STRONG Idea: Journey Toward Your Goal

By Emily Stapleton on September 23, 2013 from Strong Ideas via Connect-Bridgeport.com

Yesterday I ran 14 miles.  To some that sounds like a long way to run.  To others, it’s not so impressive.  For me, it was a big step on the way to a personal goal. 
 
Running is a metaphor for life.  My personal goal of completing a marathon is a metaphor for all goals.  I’m not trying to convince to run a marathon (though if you want to, I totally think you can).  I’m trying to convince you to determine what you want and figure out how to get there.  Your personal goal may relate to fitness, nutrition, work, relationships, parenting…anything that will enhance your life.
 
Here’s how I determined my goal.  I’ve run a few marathons in the past.  The last one I ran was 7 years and 2 babies ago.  I’m ready to take on the distance again, but I’m not the same person I was then.  This time around, my time is much more limited and my energy more diverted.  So, my journey toward the marathon reflects who I am now and my plan reflects the time and energy available to put toward this goal.  Looking at the goal of running 26.2 miles is overwhelming to me, but looking at the small steps I can take in the journey makes the whole plan seem much more manageable.  Could I go out yesterday and run 26.2 miles?  Probably not, but I could run 14.  So I did.
 
Here’s how my goal breaks down:
 
The Big Goal: Complete the Huntington Marathonon November 10
The break down: Complete a long run each weekend (14 mile run…check)

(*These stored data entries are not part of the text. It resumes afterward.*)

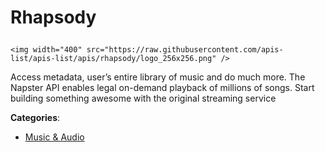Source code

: # Rhapsody<p align="center">
    <img width="400" src="https://raw.githubusercontent.com/apis-list/apis-list/apis/rhapsody/logo_256x256.png" />
</p>

Access metadata, user’s entire library of music and do much more. The Napster API enables legal on-demand playback of millions of songs. Start building something awesome with the original streaming service

**Categories**:

- [Music & Audio](https://github/apis-list/apis-list#music-and-audio)






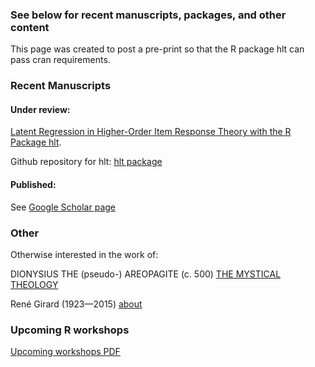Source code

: 
### See below for recent manuscripts, packages, and other content

This page was created to post a pre-print so that the R package hlt can pass cran requirements.

### Recent Manuscripts

#### Under review:

[Latent Regression in Higher-Order Item Response Theory with the R Package hlt](https://mkleinsa.github.io/doc/hlt_proof_draft_brmic.pdf).

Github repository for hlt: [hlt package](https://github.com/mkleinsa/hlt) 

#### Published:

See [Google Scholar page](https://scholar.google.com/citations?user=AkJ_MJ8AAAAJ&hl=en&oi=sra) 

### Other

Otherwise interested in the work of:

DIONYSIUS THE (pseudo-) AREOPAGITE (c. 500)
[THE MYSTICAL THEOLOGY](http://www.ldysinger.com/@texts/0500_dion_aer/03_dion-mys_th.htm) 

René Girard (1923—2015)
[about](https://iep.utm.edu/girard/#SH6a) 

### Upcoming R workshops

[Upcoming workshops PDF](https://mkleinsa.github.io/doc/Fall_Workshops_2022) 
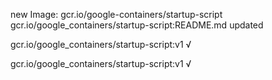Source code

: new Image: gcr.io/google-containers/startup-script
gcr.io/google_containers/startup-script:README.md updated 

gcr.io/google_containers/startup-script:v1 √

gcr.io/google_containers/startup-script:v1 √

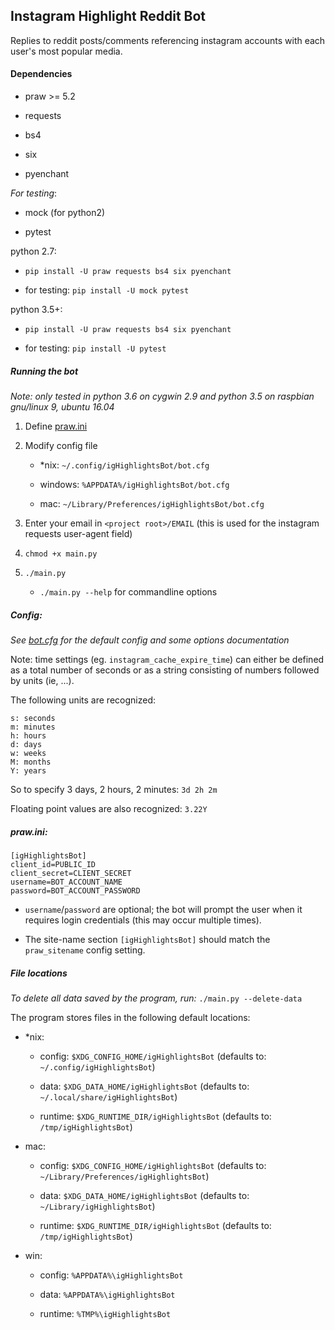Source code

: ## Instagram Highlight Reddit Bot

Replies to reddit posts/comments referencing instagram accounts with each
user's most popular media.

#### Dependencies

- praw >= 5.2

- requests

- bs4

- six

- pyenchant

*For testing*:

- mock (for python2)

- pytest

python 2.7:

- `pip install -U praw requests bs4 six pyenchant`

- for testing: `pip install -U mock pytest`

python 3.5+:

- `pip install -U praw requests bs4 six pyenchant`

- for testing: `pip install -U pytest`

##### Running the bot

*Note: only tested in python 3.6 on cygwin 2.9 and python 3.5 on raspbian
gnu/linux 9, ubuntu 16.04*

1. Define [praw.ini](https://praw.readthedocs.io/en/latest/getting_started/configuration/prawini.html)

2. Modify config file

    - \*nix: `~/.config/igHighlightsBot/bot.cfg`

    - windows: `%APPDATA%/igHighlightsBot/bot.cfg`

    - mac: `~/Library/Preferences/igHighlightsBot/bot.cfg`

3. Enter your email in `<project root>/EMAIL` (this is used for the instagram
requests user-agent field)

4. `chmod +x main.py`

5. `./main.py`

    - `./main.py --help` for commandline options

##### Config:

*See [bot.cfg](bot.cfg) for the default config and some options documentation*

Note: time settings (eg. `instagram_cache_expire_time`) can either be defined
as a total number of seconds or as a string consisting of numbers followed by
units (ie, <number><unit><number><unit> ...).

The following units are recognized:

    s: seconds
    m: minutes
    h: hours
    d: days
    w: weeks
    M: months
    Y: years

So to specify 3 days, 2 hours, 2 minutes: `3d 2h 2m`

Floating point values are also recognized: `3.22Y`

##### praw.ini:

    [igHighlightsBot]
    client_id=PUBLIC_ID
    client_secret=CLIENT_SECRET
    username=BOT_ACCOUNT_NAME
    password=BOT_ACCOUNT_PASSWORD

- `username`/`password` are optional; the bot will prompt the user when it
requires login credentials (this may occur multiple times).

- The site-name section `[igHighlightsBot]` should match the `praw_sitename`
config setting.

##### File locations

*To delete all data saved by the program, run:* `./main.py --delete-data`

The program stores files in the following default locations:

- \*nix:

    - config: `$XDG_CONFIG_HOME/igHighlightsBot` (defaults to:
    `~/.config/igHighlightsBot`)

    - data: `$XDG_DATA_HOME/igHighlightsBot` (defaults to:
    `~/.local/share/igHighlightsBot`)

    - runtime: `$XDG_RUNTIME_DIR/igHighlightsBot` (defaults to:
    `/tmp/igHighlightsBot`)

- mac:

    - config: `$XDG_CONFIG_HOME/igHighlightsBot` (defaults to:
    `~/Library/Preferences/igHighlightsBot`)

    - data: `$XDG_DATA_HOME/igHighlightsBot` (defaults to:
    `~/Library/igHighlightsBot`)

    - runtime: `$XDG_RUNTIME_DIR/igHighlightsBot` (defaults to:
    `/tmp/igHighlightsBot`)

- win:

    - config: `%APPDATA%\igHighlightsBot`

    - data: `%APPDATA%\igHighlightsBot`

    - runtime: `%TMP%\igHighlightsBot`

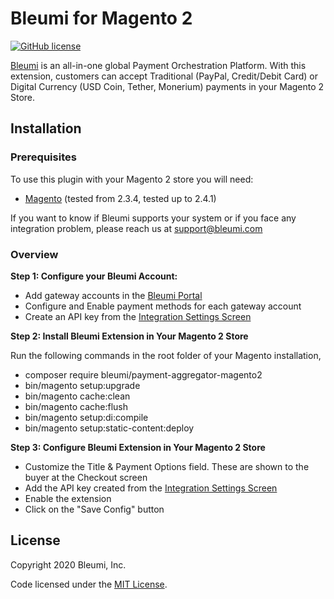 # Bleumi for Magento 2

[![GitHub license](https://img.shields.io/badge/license-MIT-blue.svg?style=flat-square)](https://raw.githubusercontent.com/bleumi/payment-aggregator-magento2/master/LICENSE)

[Bleumi](https://bleumi.com) is an all-in-one global Payment Orchestration Platform. With this extension, customers can accept Traditional (PayPal, Credit/Debit Card) or Digital Currency (USD Coin, Tether, Monerium) payments in your Magento 2 Store.

## Installation

### Prerequisites

To use this plugin with your Magento 2 store you will need:

* [Magento](https://magento.com/) (tested from 2.3.4, tested up to 2.4.1)

If you want to know if Bleumi supports your system or if you face any integration problem, please reach us at support@bleumi.com

### Overview

**Step 1: Configure your Bleumi Account:**

* Add gateway accounts in the [Bleumi Portal](https://account.bleumi.com/account/?app=paymentlink&tab=gateway)
* Configure and Enable payment methods for each gateway account
* Create an API key from the [Integration Settings Screen](http://account.bleumi.com/account/?app=paymentlink&tab=integration)

**Step 2: Install Bleumi Extension in Your Magento 2 Store**

Run the following commands in the root folder of your Magento installation,

* composer require bleumi/payment-aggregator-magento2
* bin/magento setup:upgrade
* bin/magento cache:clean
* bin/magento cache:flush
* bin/magento setup:di:compile
* bin/magento setup:static-content:deploy

**Step 3: Configure Bleumi Extension in Your Magento 2 Store**

* Customize the Title & Payment Options field. These are shown to the buyer at the Checkout screen
* Add the API key created from the [Integration Settings Screen](http://account.bleumi.com/account/?app=paymentlink&tab=integration)
* Enable the extension
* Click on the "Save Config" button

## License

Copyright 2020 Bleumi, Inc.

Code licensed under the [MIT License](LICENSE).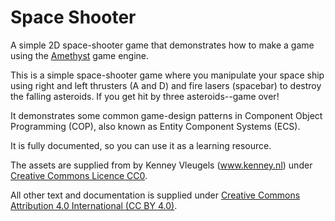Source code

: # Space Shooter
A simple 2D space-shooter game that demonstrates how to make a game using the [Amethyst](https://github.com/amethyst/amethyst) game engine.

This is a simple space-shooter game where you manipulate your space ship using right and left thrusters (A and D) and fire lasers
(spacebar) to destroy the falling asteroids. If you get hit by three asteroids--game over!

It demonstrates some common game-design patterns in Component Object Programming (COP), also known as Entity Component Systems (ECS).

It is fully documented, so you can use it as a learning resource.

The assets are supplied from by Kenney Vleugels (www.kenney.nl) under [Creative Commons Licence CC0](http://creativecommons.org/publicdomain/zero/1.0/).

All other text and documentation is supplied under [Creative Commons Attribution 4.0 International (CC BY 4.0)](https://creativecommons.org/licenses/by/4.0/). 
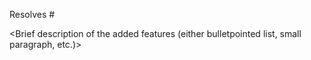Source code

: Resolves #

<Brief description of the added features (either bulletpointed list, small paragraph, etc.)>
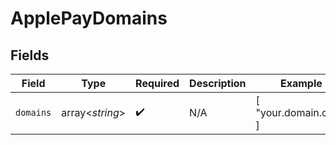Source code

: # ApplePayDomains


## Fields

| Field                 | Type                  | Required              | Description           | Example               |
| --------------------- | --------------------- | --------------------- | --------------------- | --------------------- |
| `domains`             | array<*string*>       | :heavy_check_mark:    | N/A                   | [<br/>"your.domain.com"<br/>] |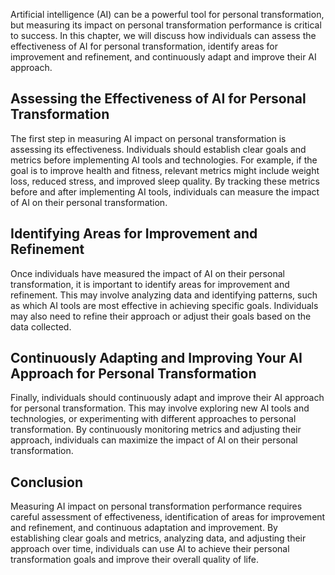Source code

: 
Artificial intelligence (AI) can be a powerful tool for personal transformation, but measuring its impact on personal transformation performance is critical to success. In this chapter, we will discuss how individuals can assess the effectiveness of AI for personal transformation, identify areas for improvement and refinement, and continuously adapt and improve their AI approach.

Assessing the Effectiveness of AI for Personal Transformation
-------------------------------------------------------------

The first step in measuring AI impact on personal transformation is assessing its effectiveness. Individuals should establish clear goals and metrics before implementing AI tools and technologies. For example, if the goal is to improve health and fitness, relevant metrics might include weight loss, reduced stress, and improved sleep quality. By tracking these metrics before and after implementing AI tools, individuals can measure the impact of AI on their personal transformation.

Identifying Areas for Improvement and Refinement
------------------------------------------------

Once individuals have measured the impact of AI on their personal transformation, it is important to identify areas for improvement and refinement. This may involve analyzing data and identifying patterns, such as which AI tools are most effective in achieving specific goals. Individuals may also need to refine their approach or adjust their goals based on the data collected.

Continuously Adapting and Improving Your AI Approach for Personal Transformation
--------------------------------------------------------------------------------

Finally, individuals should continuously adapt and improve their AI approach for personal transformation. This may involve exploring new AI tools and technologies, or experimenting with different approaches to personal transformation. By continuously monitoring metrics and adjusting their approach, individuals can maximize the impact of AI on their personal transformation.

Conclusion
----------

Measuring AI impact on personal transformation performance requires careful assessment of effectiveness, identification of areas for improvement and refinement, and continuous adaptation and improvement. By establishing clear goals and metrics, analyzing data, and adjusting their approach over time, individuals can use AI to achieve their personal transformation goals and improve their overall quality of life.
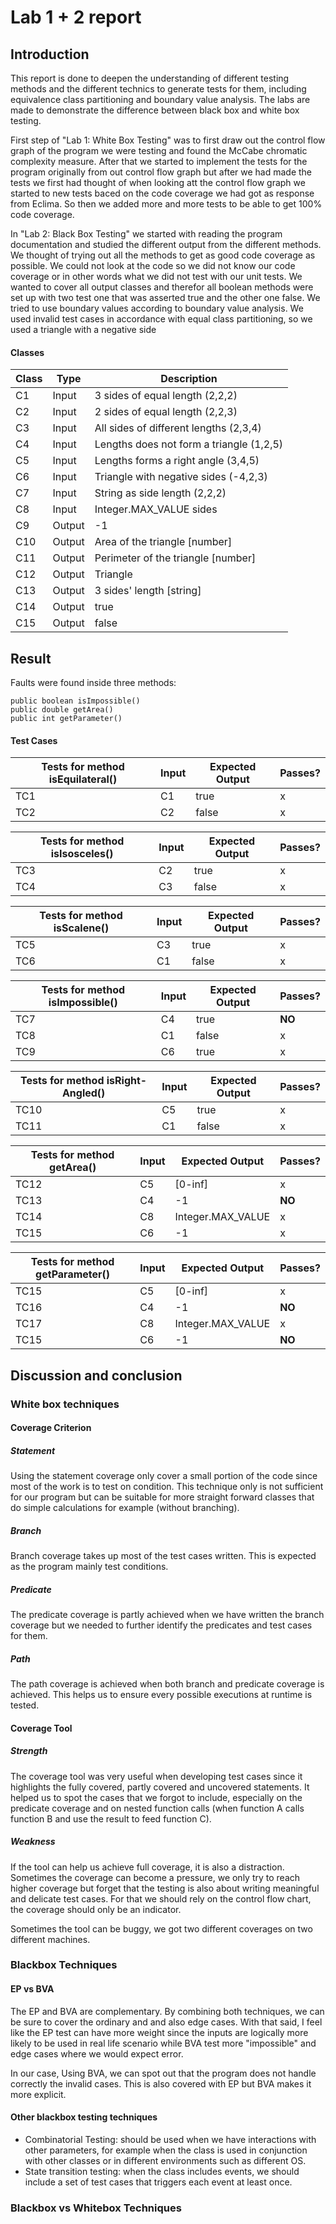 # Lab 1 + 2 report

## Introduction
This report is done to deepen the understanding of different testing methods and the different technics to generate tests for them, including equivalence class partitioning and boundary value analysis. The labs are made to demonstrate the difference between black box and white box testing.    

First step of "Lab 1: White Box Testing" was to first draw out the control flow graph of the program we were testing and found the McCabe chromatic complexity measure. After that we started to implement the tests for the program originally from out control flow graph but after we had made the tests we first had thought of when looking att the control flow graph we started to new tests baced on the code coverage we had got as response from Eclima. So then we added more and more tests to be able to get 100% code coverage. 

In "Lab 2: Black Box Testing" we started with reading the program documentation and studied the different output from the different methods. We thought of trying out all the methods to get as good code coverage as possible. We could not look at the code so we did not know our code coverage or in other words what we did not test with our unit tests. We wanted to cover all output classes and therefor all boolean methods were set up with two test one that was asserted true and the other one false. We tried to use boundary values according to boundary value analysis. We used invalid test cases in accordance with equal class partitioning, so we used a triangle with a negative side         

#### Classes
| Class | Type | Description | 
| ----- | ---- | ----------- | 
| C1 | Input | 3 sides of equal length (2,2,2) |
| C2 | Input | 2 sides of equal length (2,2,3) |
| C3 | Input | All sides of different lengths (2,3,4) | 
| C4 | Input | Lengths does not form a triangle (1,2,5) |
| C5 | Input | Lengths forms a right angle (3,4,5) |
| C6 | Input | Triangle with negative sides (-4,2,3) |
| C7 | Input | String as side length (2,2,2) |
| C8 | Input | Integer.MAX_VALUE sides |
| C9 | Output | -1 |
| C10 | Output | Area of the triangle [number] |
| C11 | Output | Perimeter of the triangle [number] |
| C12 | Output | Triangle |
| C13 | Output | 3 sides' length [string] |
| C14 | Output | true |
| C15 | Output | false |

## Result

Faults were found inside three methods:
    
    public boolean isImpossible()
    public double getArea()
    public int getParameter()

#### Test Cases 

| Tests for method isEquilateral() | Input | Expected Output | Passes? |
| ----- | ---- | ----------- | --- | 
| TC1 | C1 | true | x | 
| TC2 | C2 | false | x | 


| Tests for method isIsosceles() | Input | Expected Output  | Passes? |
| ----- | ---- | ----------- | --- | 
| TC3 | C2 | true | x | 
| TC4 | C3 | false | x | 


| Tests for method isScalene() | Input | Expected Output  | Passes? |
| ----- | ---- | ----------- | --- |
| TC5 | C3 | true | x |
| TC6 | C1 | false | x |


| Tests for method isImpossible() | Input | Expected Output  | Passes? |
| ----- | ---- | ----------- | --- |
| TC7 | C4 | true | **NO** |
| TC8 | C1 | false | x |
| TC9 | C6 | true | x |


| Tests for method isRight-Angled() | Input | Expected Output  | Passes? |
| ----- | ---- | ----------- | --- |
| TC10 | C5 | true | x |
| TC11 | C1 | false | x |


| Tests for method getArea() | Input | Expected Output  | Passes? |
| ----- | ---- | ----------- | --- |
| TC12 | C5 | [0-inf]| x|
| TC13 | C4 | -1 | **NO** |
| TC14 | C8 | Integer.MAX_VALUE | x |
| TC15 | C6 | -1 | x |


| Tests for method getParameter() | Input | Expected Output  | Passes? |
| ----- | ---- | ----------- | --- |
| TC15 | C5 | [0-inf]| x |
| TC16 | C4 | -1 | **NO** |
| TC17 | C8 | Integer.MAX_VALUE | x |
| TC15 | C6 | -1 | **NO** |

## Discussion and conclusion

### White box techniques

#### Coverage Criterion

##### Statement

Using the statement coverage only cover a small portion of the code since most of the work is to test on condition. This technique only is not sufficient for our program but can be suitable for more straight forward classes that do simple calculations for example (without branching).

##### Branch

Branch coverage takes up most of the test cases written. This is expected as the program mainly test conditions.

##### Predicate

The predicate coverage is partly achieved when we have written the branch coverage but we needed to further identify the predicates and test cases for them.

##### Path

The path coverage is achieved when both branch and predicate coverage is achieved. This helps us to ensure every possible executions at runtime is tested.

#### Coverage Tool

##### Strength

The coverage tool was very useful when developing test cases since it highlights the fully covered, partly covered and uncovered statements. It helped us to spot the cases that we forgot to include, especially on the predicate coverage and on nested function calls (when function A calls function B and use the result to feed function C).

##### Weakness

If the tool can help us achieve full coverage, it is also a distraction. Sometimes the coverage can become a pressure, we only try to reach higher coverage but forget that the testing is also about writing meaningful and delicate test cases. For that we should rely on the control flow chart, the coverage should only be an indicator.

Sometimes the tool can be buggy, we got two different coverages on two different machines.

### Blackbox Techniques

#### EP vs BVA

The EP and BVA are complementary. By combining both techniques, we can be sure to cover the ordinary and and also edge cases. With that said, I feel like the EP test can have more weight since the inputs are logically more likely to be used in real life scenario while BVA test more "impossible" and edge cases where we would expect error.

In our case,
Using BVA, we can spot out that the program does not handle correctly the invalid cases. This is also covered with EP but BVA makes it more explicit.

#### Other blackbox testing techniques

- Combinatorial Testing: should be used when we have interactions with other parameters, for example when the class is used in conjunction with other classes or in different environments such as different OS.
- State transition testing: when the class includes events, we should include a set of test cases that triggers each event at least once.

### Blackbox vs Whitebox Techniques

The weekly plan: Follow my plan to complete 3 specific runs each week
The daily plan: Wake up each day with a plan to move closer to the Big Goal
 
Within the journey, some of the milestones are bigger than others. Yesterday’s 14 mile run was big for me because it’s a little longer than a half marathon, which is a distance I complete often.  The next big milestone will be my 20 mile long run.  I’m not sure why, but I think most distance runners will agree, 20 miles is just hard…maybe even harder than the 26.2 mile distance on marathon day. 
 
Set a goal, figure out the breakdown, and enjoy the journey.  What will be your important milestones in your quest to reach your own personal goal?